In front of me, slightly to the left, I had the "informative" gentleman who was intensely interested in every possible conversation near him. If you entered a discussion in which he felt he had some kind of useful anecdote or opinion, he felt obliged to share it with you, in a low mumbly voice that was all but incomprehensible. During the performance, he was kind enough to stop mumbling (mostly), but he kept glancing around with a strange look in his eyes that I can only describe as "I wonder how many savagely gored bodies I could store in the nave." Not crazed; just gauging.
To our right, we had a strange middle-aged fellow who, I assume, knew the people behind us, because he kept trying to get them to pass down some things he had left in a pew. It turned out the items were in OUR pew, and we had sat next to them while he wandered off somewhere, and he didn't want to squeeze by us, he just wanted to sit on the end of the row. Rather than asking US to pass the things down, though, he kept asking the people behind us, who didn't have the foggiest idea what he was talking about, and so he became more and more vehement about his items, until finally WE realized what was going on and passed them down to him. He then spent the entirety of the performance leafing loudly through a copy of the score he had brought along.
The couple behind us was extremely decrepit, and probably not long for this world. They also seemed prone to periodic outbursts of sneezes, snorts, hacks, coughs, and soft, sad moans. We're hoping they just had pneumonia, as opposed to tuberculosis, because I don't particularly feel the need to move to Arizona for the dry air and then spend 25 years wandering aimlessly from silver-mine town to cowtown, gambling for my living and shooting cardsharps with a pearl-handled sixgun.

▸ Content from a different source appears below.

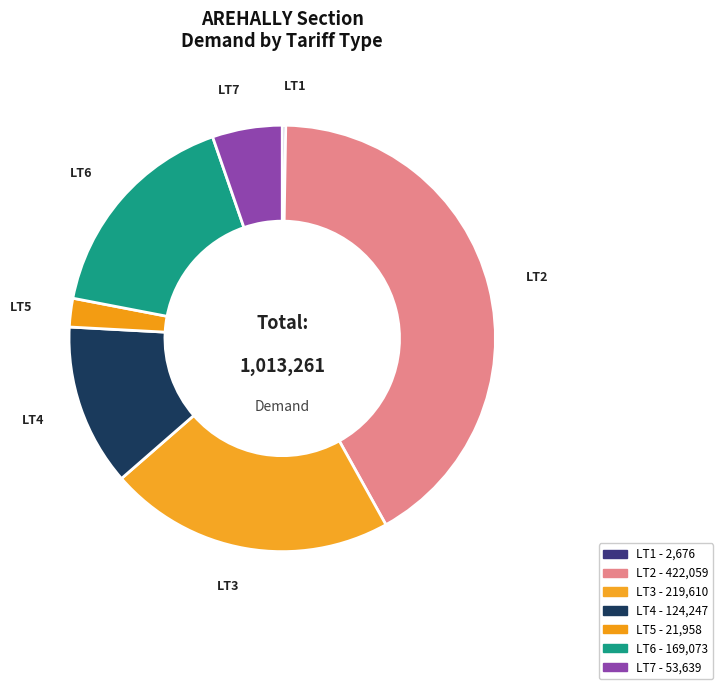

Is it true that LT1 is 14% of the pie?

False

The real big winner, however, was the gentleman in the row in front, slightly to the right, who arrived a few minutes before the performance was scheduled to begin, dropped a massive rucksack on the pew next to him (I swore he was going to set up camp and start cooking s'mores over a fire), and began asking loudly of everyone near him if they'd come to the lecture the previous evening. Apparently Peter Schickele ("biographer" of P.D.Q. Bach) had given a lecture on Monday that he'd been unable to make, so he wanted the full details of what it was all about. Most annoyingly, he sounded like a cross between Carson Kressley and Barbara Streisand. He was about 100 pounds overweight and apparently thought it was appropriate to come to musical performances in churches in a sweaty tshirt and ripped jeans.

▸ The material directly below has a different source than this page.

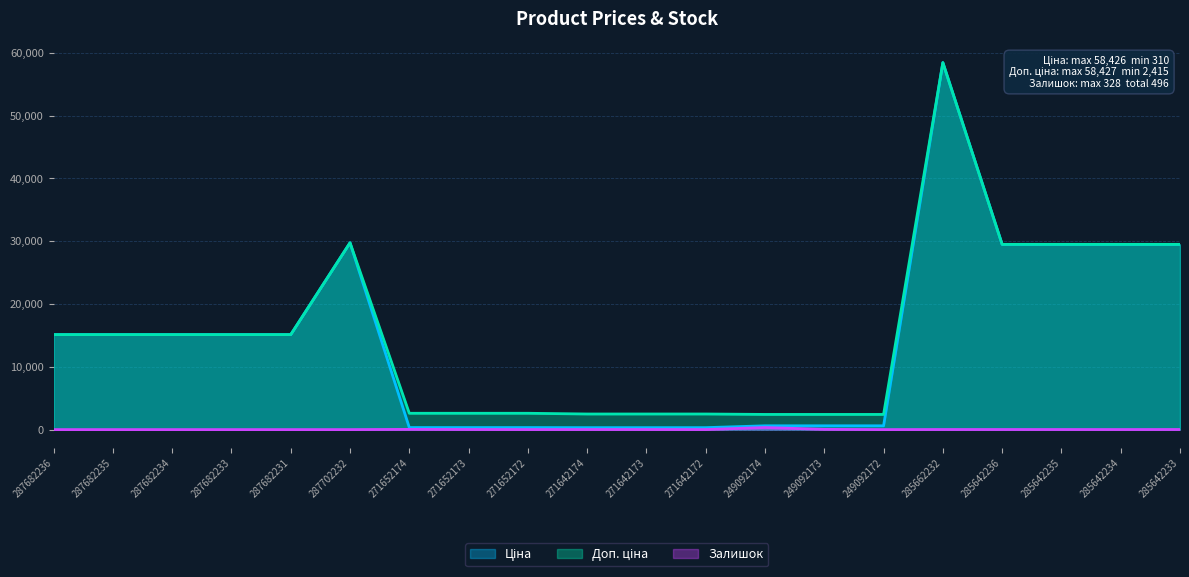

True or false: Залишок has a value of 4.6 at 285642236.

False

After finally finding someone who had apparently almost made the lecture (the body-hiding old fellow in front of us), they discussed this at length, and at volume, until the performance began. Mr. Streisley then managed to remain relatively unobtrusive until the second half, when at the end of the creed he apparently had an orgasm and almost broke the pew. Then apparently he needed to go clean himself up, for during the Sanctus he got up and wandered off somewhere, we assumed to the bathroom, and then returned during the Benedictus and sat down, HARD, on the pew.
I guess he doesn't have a lot of interest in the last few movements of the mass, because in stark contrast to his pseudosexual response to "Et Vitam," he started getting out all his subway maps and shuffling them around, planning his route back to Castro or Queens or wherever the hell he dragged himself.

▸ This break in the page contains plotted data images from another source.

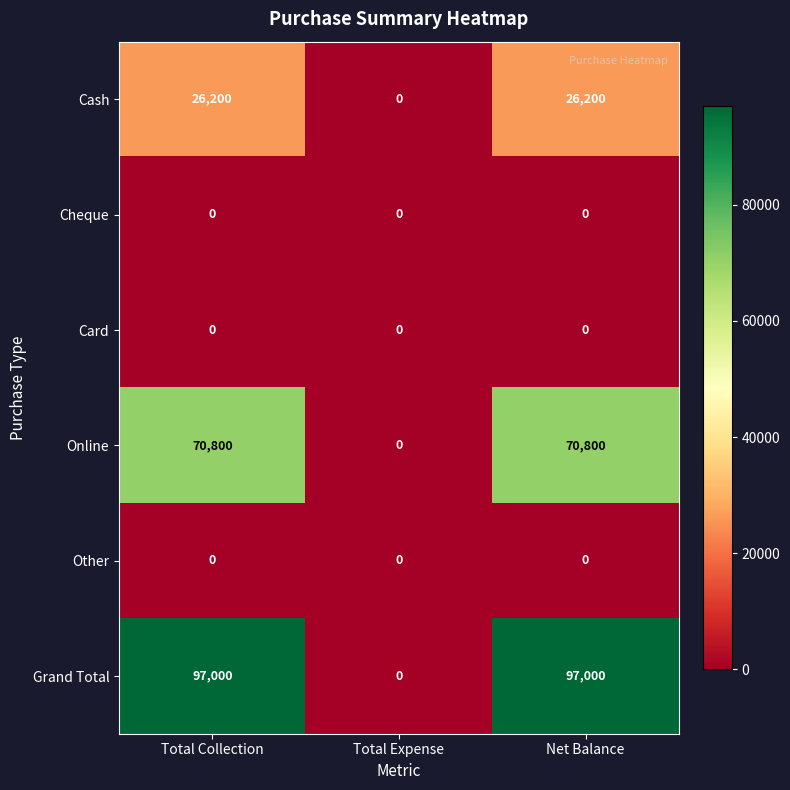

Reading right to left, list all the values displayed in this chart.

Cash: Net Balance=26200	Total Expense=0	Total Collection=26200
Cheque: Net Balance=0	Total Expense=0	Total Collection=0
Card: Net Balance=0	Total Expense=0	Total Collection=0
Online: Net Balance=70800	Total Expense=0	Total Collection=70800
Other: Net Balance=0	Total Expense=0	Total Collection=0
Grand Total: Net Balance=97000	Total Expense=0	Total Collection=97000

It's entirely possible that he simply went down into a subway station and assembled a pup tent, but we didn't follow him to find out. We skeedaddled back to the car, and then forged our way down to the Lincoln Tunnel (the amount of people and cars on the streets in New York at 10pm is baffling to me) and made it back to Wilmington by around 12:45. I, of course, didn't make it to bed until 1:30, since I had to purchase gas (and nearly got shot in the process, I think) and put a large washing machine outside by the curb. Still, the day was a resounding success, if only because I think I might have managed to get a picture of the hair of a woman three rows in front of us; it appeared that she had painstakingly ironed it straight, and then styled the crown of her head with a dremel tool. It was amazing. I dreamt about it all night.